The Democrat says creating a state government-controlled health insurance marketplace and a public option for BadgerCare could help save the state money while expanding health care coverage.
But a study by Navigant Consulting Inc. found that a public option reimbursing at routinely low government health rates could put as much as 20.5 percent of rural hospitals in Wisconsin at risk of closing.
To put that in perspective, in 2017, 30 percent of Wisconsin’s population lived in rural areas, accounting for more than 1.7 million people relying on rural hospitals.
“When you go down the route of the public option, with more control of government health care, you go back to those dark days of the 1980s and early 1990s when people in this state could not access quality health care, in some cases without leaving the state,” said Mike Mikalsen, legislative aide to Sen Steve Nass (R-Whitewater).
“The risk and dangers of a public option are significant,” Mikalsen added.
Nationally, the Navigant analysis found a public option based on government-run health care rates could place as many as 55 percent of the 1,037 rural hospitals across 46 states in peril of closing.

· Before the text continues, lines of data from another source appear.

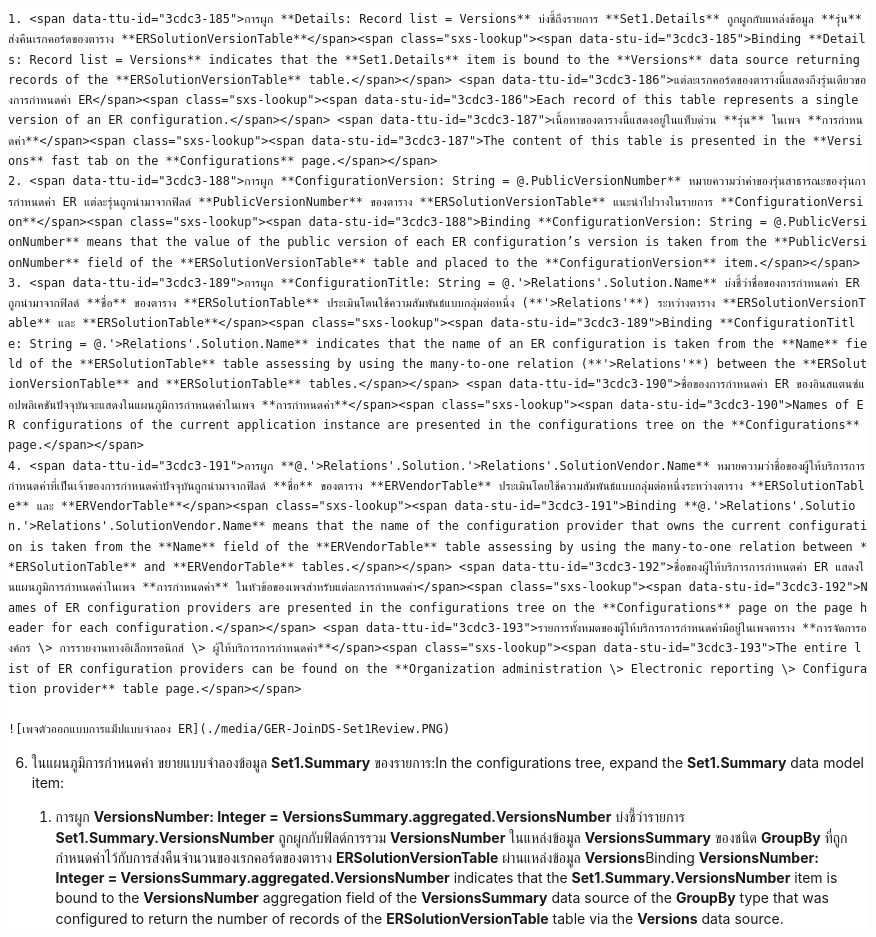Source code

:     1. <span data-ttu-id="3cdc3-185">การผูก **Details: Record list = Versions** บ่งชี้ถึงรายการ **Set1.Details** ถูกผูกกับแหล่งข้อมูล **รุ่น** ส่งคืนเรกคอร์ดของตาราง **ERSolutionVersionTable**</span><span class="sxs-lookup"><span data-stu-id="3cdc3-185">Binding **Details: Record list = Versions** indicates that the **Set1.Details** item is bound to the **Versions** data source returning records of the **ERSolutionVersionTable** table.</span></span> <span data-ttu-id="3cdc3-186">แต่ละเรกคอร์ดของตารางนี้แสดงถึงรุ่นเดียวของการกำหนดค่า ER</span><span class="sxs-lookup"><span data-stu-id="3cdc3-186">Each record of this table represents a single version of an ER configuration.</span></span> <span data-ttu-id="3cdc3-187">เนื้อหาของตารางนี้แสดงอยู่ในแท็บด่วน **รุ่น** ในเพจ **การกำหนดค่า**</span><span class="sxs-lookup"><span data-stu-id="3cdc3-187">The content of this table is presented in the **Versions** fast tab on the **Configurations** page.</span></span>
    2. <span data-ttu-id="3cdc3-188">การผูก **ConfigurationVersion: String = @.PublicVersionNumber** หมายความว่าค่าของรุ่นสาธารณะของรุ่นการกำหนดค่า ER แต่ละรุ่นถูกนำมาจากฟิลด์ **PublicVersionNumber** ของตาราง **ERSolutionVersionTable** แนะนำไปวางในรายการ **ConfigurationVersion**</span><span class="sxs-lookup"><span data-stu-id="3cdc3-188">Binding **ConfigurationVersion: String = @.PublicVersionNumber** means that the value of the public version of each ER configuration’s version is taken from the **PublicVersionNumber** field of the **ERSolutionVersionTable** table and placed to the **ConfigurationVersion** item.</span></span>
    3. <span data-ttu-id="3cdc3-189">การผูก **ConfigurationTitle: String = @.'>Relations'.Solution.Name** บ่งชี้ว่าชื่อของการกำหนดค่า ER ถูกนำมาจากฟิลด์ **ชื่อ** ของตาราง **ERSolutionTable** ประเมินโดนใช้ความสัมพันธ์แบบกลุ่มต่อหนึ่ง (**'>Relations'**) ระหว่างตาราง **ERSolutionVersionTable** และ **ERSolutionTable**</span><span class="sxs-lookup"><span data-stu-id="3cdc3-189">Binding **ConfigurationTitle: String = @.'>Relations'.Solution.Name** indicates that the name of an ER configuration is taken from the **Name** field of the **ERSolutionTable** table assessing by using the many-to-one relation (**'>Relations'**) between the **ERSolutionVersionTable** and **ERSolutionTable** tables.</span></span> <span data-ttu-id="3cdc3-190">ชื่อของการกำหนดค่า ER ของอินสแตนซ์แอปพลิเคชันปัจจุบันจะแสดงในแผนภูมิการกำหนดค่าในเพจ **การกำหนดค่า**</span><span class="sxs-lookup"><span data-stu-id="3cdc3-190">Names of ER configurations of the current application instance are presented in the configurations tree on the **Configurations** page.</span></span>
    4. <span data-ttu-id="3cdc3-191">การผูก **@.'>Relations'.Solution.'>Relations'.SolutionVendor.Name** หมายความว่าชื่อของผู้ให้บริการการกำหนดค่าที่เป็นเจ้าของการกำหนดค่าปัจจุบันถูกนำมาจากฟิลด์ **ชื่อ** ของตาราง **ERVendorTable** ประเมินโดยใช้ความสัมพันธ์แบบกลุ่มต่อหนึ่งระหว่างตาราง **ERSolutionTable** และ **ERVendorTable**</span><span class="sxs-lookup"><span data-stu-id="3cdc3-191">Binding **@.'>Relations'.Solution.'>Relations'.SolutionVendor.Name** means that the name of the configuration provider that owns the current configuration is taken from the **Name** field of the **ERVendorTable** table assessing by using the many-to-one relation between **ERSolutionTable** and **ERVendorTable** tables.</span></span> <span data-ttu-id="3cdc3-192">ชื่อของผู้ให้บริการการกำหนดค่า ER แสดงในแผนภูมิการกำหนดค่าในเพจ **การกำหนดค่า** ในหัวข้อของเพจสำหรับแต่ละการกำหนดค่า</span><span class="sxs-lookup"><span data-stu-id="3cdc3-192">Names of ER configuration providers are presented in the configurations tree on the **Configurations** page on the page header for each configuration.</span></span> <span data-ttu-id="3cdc3-193">รายการทั้งหมดของผู้ให้บริการการกำหนดค่ามีอยู่ในเพจตาราง **การจัดการองค์กร \> การรายงานทางอิเล็กทรอนิกส์ \> ผู้ให้บริการการกำหนดค่า**</span><span class="sxs-lookup"><span data-stu-id="3cdc3-193">The entire list of ER configuration providers can be found on the **Organization administration \> Electronic reporting \> Configuration provider** table page.</span></span>

    ![เพจตัวออกแบบการแม็ปแบบจำลอง ER](./media/GER-JoinDS-Set1Review.PNG)

6.  <span data-ttu-id="3cdc3-195">ในแผนภูมิการกำหนดค่า ขยายแบบจำลองข้อมูล **Set1.Summary** ของรายการ:</span><span class="sxs-lookup"><span data-stu-id="3cdc3-195">In the configurations tree, expand the **Set1.Summary** data model item:</span></span>

    1. <span data-ttu-id="3cdc3-196">การผูก **VersionsNumber: Integer = VersionsSummary.aggregated.VersionsNumber** บ่งชี้ว่ารายการ **Set1.Summary.VersionsNumber** ถูกผูกกับฟิลด์การรวม **VersionsNumber** ในแหล่งข้อมูล **VersionsSummary** ของชนิด **GroupBy** ที่ถูกกำหนดค่าไว้กับการส่งคืนจำนวนของเรกคอร์ดของตาราง **ERSolutionVersionTable** ผ่านแหล่งข้อมูล **Versions**</span><span class="sxs-lookup"><span data-stu-id="3cdc3-196">Binding **VersionsNumber: Integer = VersionsSummary.aggregated.VersionsNumber** indicates that the **Set1.Summary.VersionsNumber** item is bound to the **VersionsNumber** aggregation field of the **VersionsSummary** data source of the **GroupBy** type that was configured to return the number of records of the **ERSolutionVersionTable** table via the **Versions** data source.</span></span>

At the time of the 2019 study, the health care centers in the high risk category represented more than 63,000 staffed beds and 420,000 employees nationwide.
Those kinds of numbers have come into sharp focus over the course of a historic pandemic.
“We helped at all stages of the pandemic. Imagine what that was like in November, when virtually every hospital bed in the state was filled. Now imagine that without a rural health system,” said Tim Size, executive director of the Rural Wisconsin Health Cooperative. The cooperative is owned and operated by 43 rural, acute, general medical-surgical hospitals from Monroe to Ashland.
Size says he’s not taking political sides on the pros and cons of a public option, but he agrees that “anything that recedes health care reimbursement rates at any level will create closures.”
“We have rural hospitals just holding on now,” Size said, noting the constant battles with low reimbursement rates, health care staffing shortages, “aggressive commercial insurers” and what he describes as a “double tsunami” of older health care professionals leaving medicine and becoming more frequent consumers of health care.
The rural health care advocate said the system has been blessed; it hasn’t lost a hospital in over a decade. But the pandemic and the economic damage it did to rural communities that had finally recovered from the last “Great Recession” have left many smaller health care providers extremely vulnerable.
“If the state and federal governments want rural hospitals, they have the power to make sure they’re there,” Size said. “If they don’t, we’ll disappear.”